Fernando Medina criticou Pedro Nuno Santos pela intervenção que o ex-secretário-geral teve na quarta-feira, dia 22 de abril, no regresso ao Parlamento para exercer o cargo de deputado, do qual se afastou por seis meses (ver aqui).

“Alguém que foi secretário-geral do PS, já que quis atribuir esse significado político, tinha duas saídas úteis. A primeira para uma análise política sobre os dossiers que afetam os portugueses, a segunda para um caminho de exercício de reflexão e autocrítica sobre porque o PS falhou sob a sua liderança, as suas insuficiências, o seu perfil, a forma como os portugueses o avaliaram”, comentou à Rádio Renascença, lamentando que Pedro Nuno tenha decidido “fazer uma intervenção virada para camaradas seus”, lembrando que nas declarações “não designa” possíveis alvos.
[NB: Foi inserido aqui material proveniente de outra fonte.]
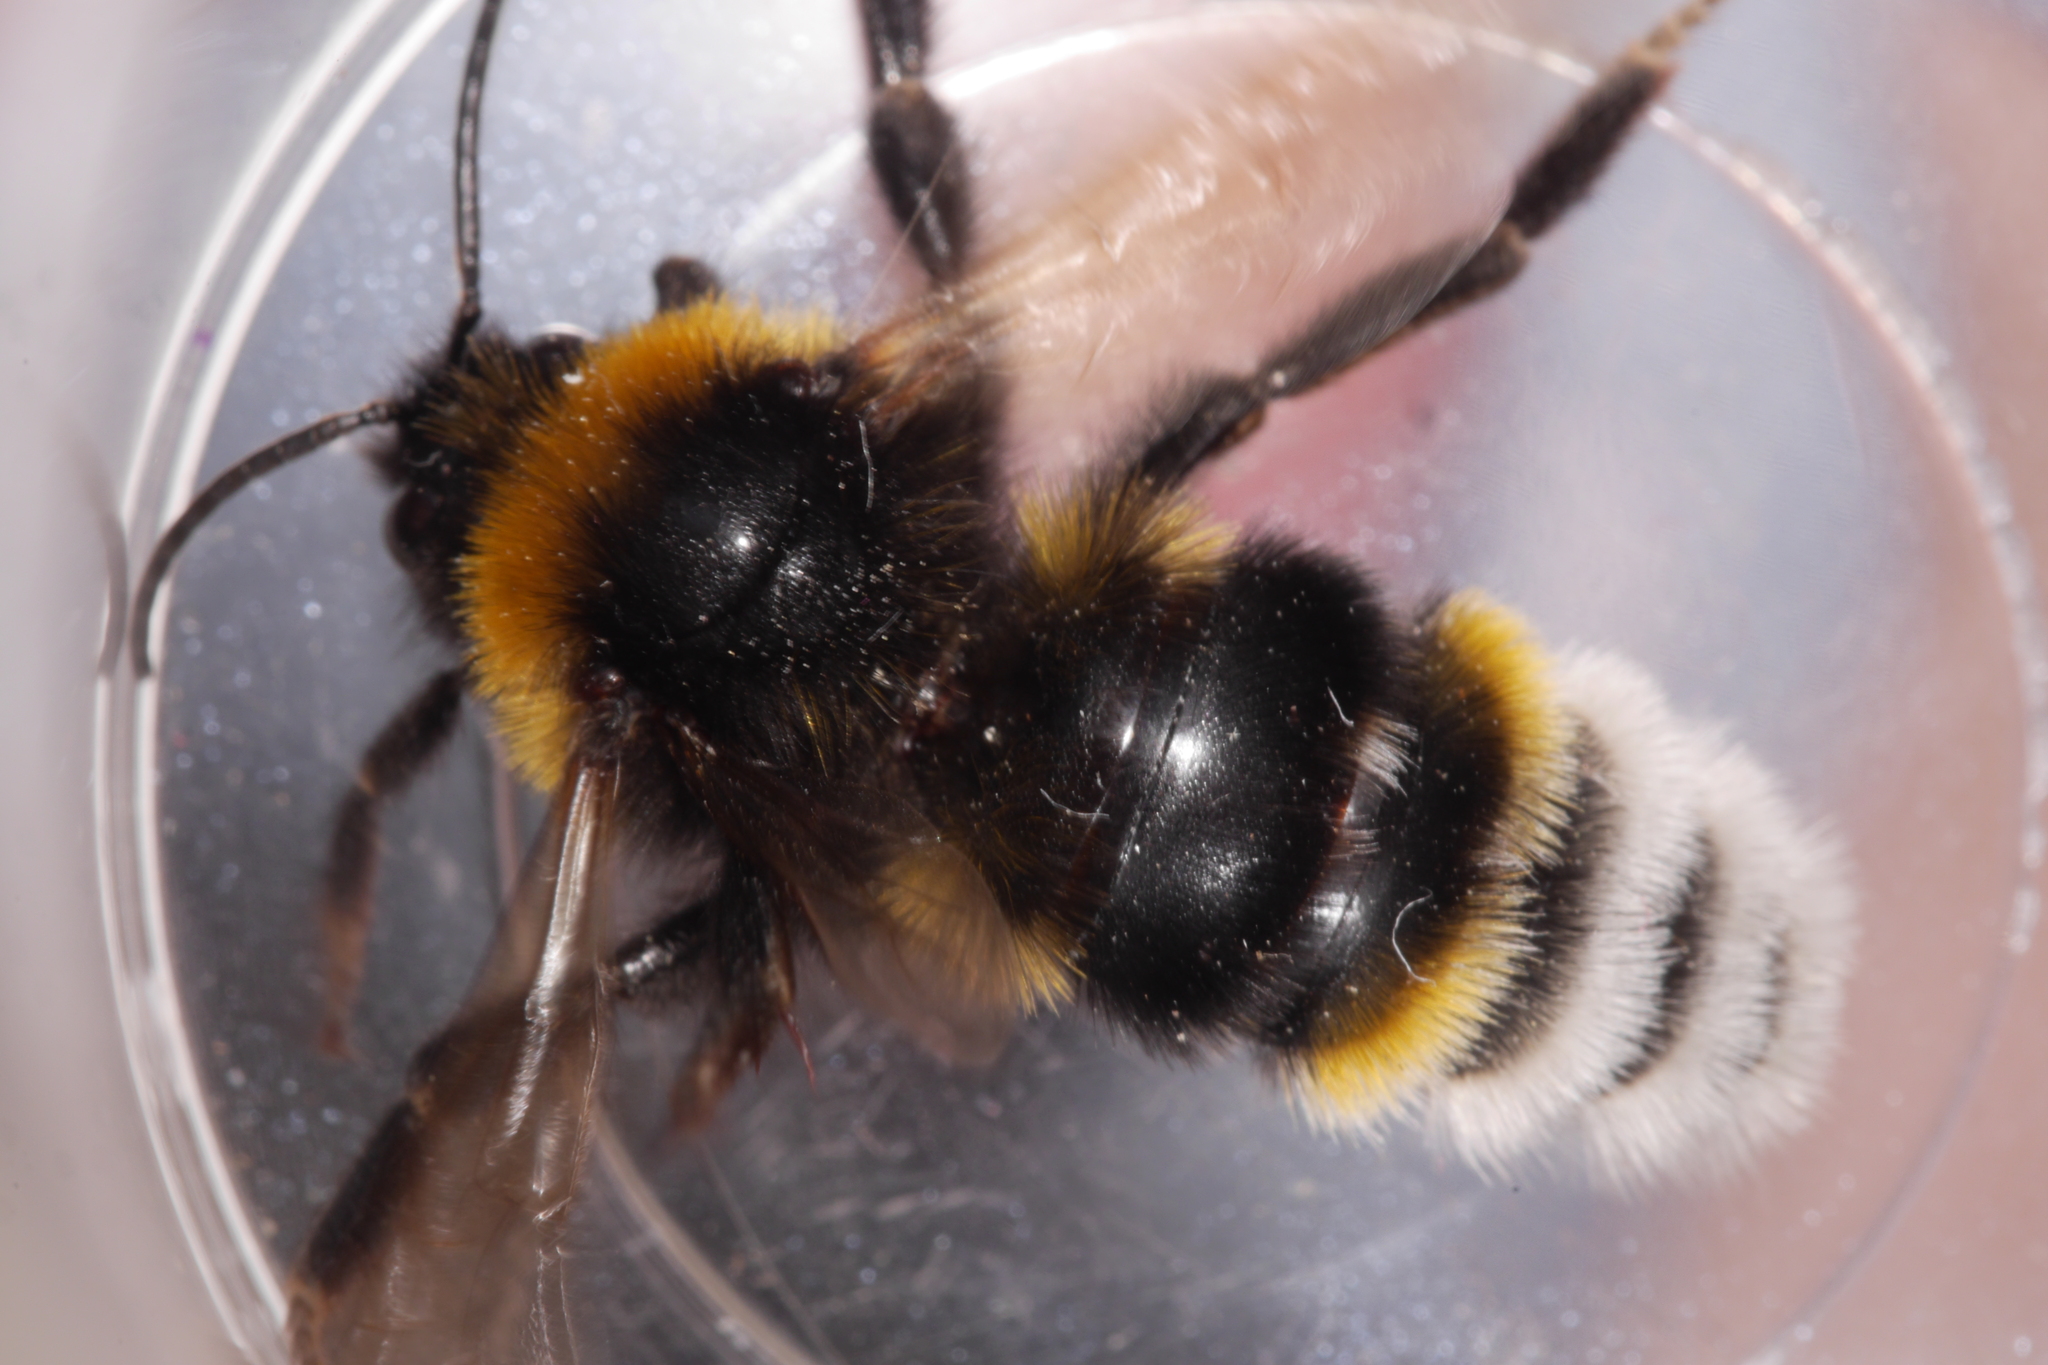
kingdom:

Como o DN escreveu, Fernando Medina equacionou candidatar-se à liderança do PS depois da ida de António Costa para o Conselho Europeu, mas não avançou. Pedro Nuno, por isso, entende que o ex-ministro das Finanças teve uma visão tática para não se candidatar. O antigo presidente da Câmara Municipal de Lisboa questionou até “a autoridade de Pedro Nuno para dizer o que quer que fosse de estratégias ou tomadas de poder dentro de um partido.”